Remaining motionless in your seat and cautiously tapping your foot to the music? That's a far cry from the ideal concert experience. For this special showing of STOP MAKING SENSE, we're shaking things up: we're converting the space in front of the screen in Hall 1 into a lively dance floor, complete with a cocktail bar!

Practical information:

  • Date: Friday, January 19th, 9:30 PM
  • Tickets: €17.50 (including the film & a welcome drink)
  • Limited tickets available, first come, first served.
Stop Making Sense st 1 jpg sd high Copyright By Jordan Cronenweth Courtesy of A24

Stop Making Sense | dance along

Jonathan Demme (The Silence of the Lambs) rewrote concert film rules with this inventive recording of four rousing live shows from Talking Heads in 1983.

In 1983, legendary art rockers Talking Heads set out to make a concert film like no other. Independent of their record company, they hired Jonathan Demme, a then-relatively unknown filmmaker, to direct. Working closely with Byrne and the band, Demme counteracted the MTV style of the era, avoiding quick cuts or cutaways to the crowd in the certain knowledge that the more we see of what’s happening on stage, the more immersed and mesmerised we will be.

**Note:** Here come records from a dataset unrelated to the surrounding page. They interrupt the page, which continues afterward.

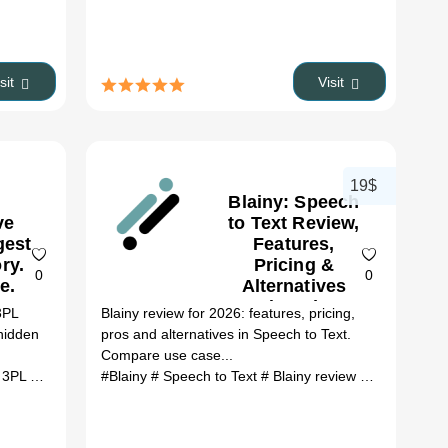
isit
Visit
19$
Blainy: Speech
ve
to Text Review,
gest
Features,
ry.
Pricing &
0
0
e.
Alternatives
 No
(2026)
3PL
Blainy review for 2026: features, pricing,
PL
 hidden
pros and alternatives in Speech to Text.
s.:
Compare use case...
rce
Follower Export Tool alternatives
#Find a competitive 3PL The largest 3PL director...
# AI Ecommerce tools
#Blainy
# Speech to Text
# ai tools
# Find a competitive 3PL The larg
# Blainy review
# Blainy alter
ew,
,
&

The dazzling set list aside, it’s their film’s formal inventiveness that is amazing, beginning with the conceptual crescendo of the concert’s construction. It starts with genius frontman David Byrne performing PSYCHO KILLER alone on stage with beat box and guitar, then adds instruments, stage machinery and musicians with each successive number. That’s to say nothing of Byrne's expanding white suit.

STOP MAKING SENSE was once dubbed ‘the CITIZEN KANE of concert movies’ and it’s easy to see why: this is a perfect concert movie, a pop cultural dispatch from 1983 that stays forever thrilling.

Jonathan Demme, USA, 1984, 88 min. English spoken, without subtitles.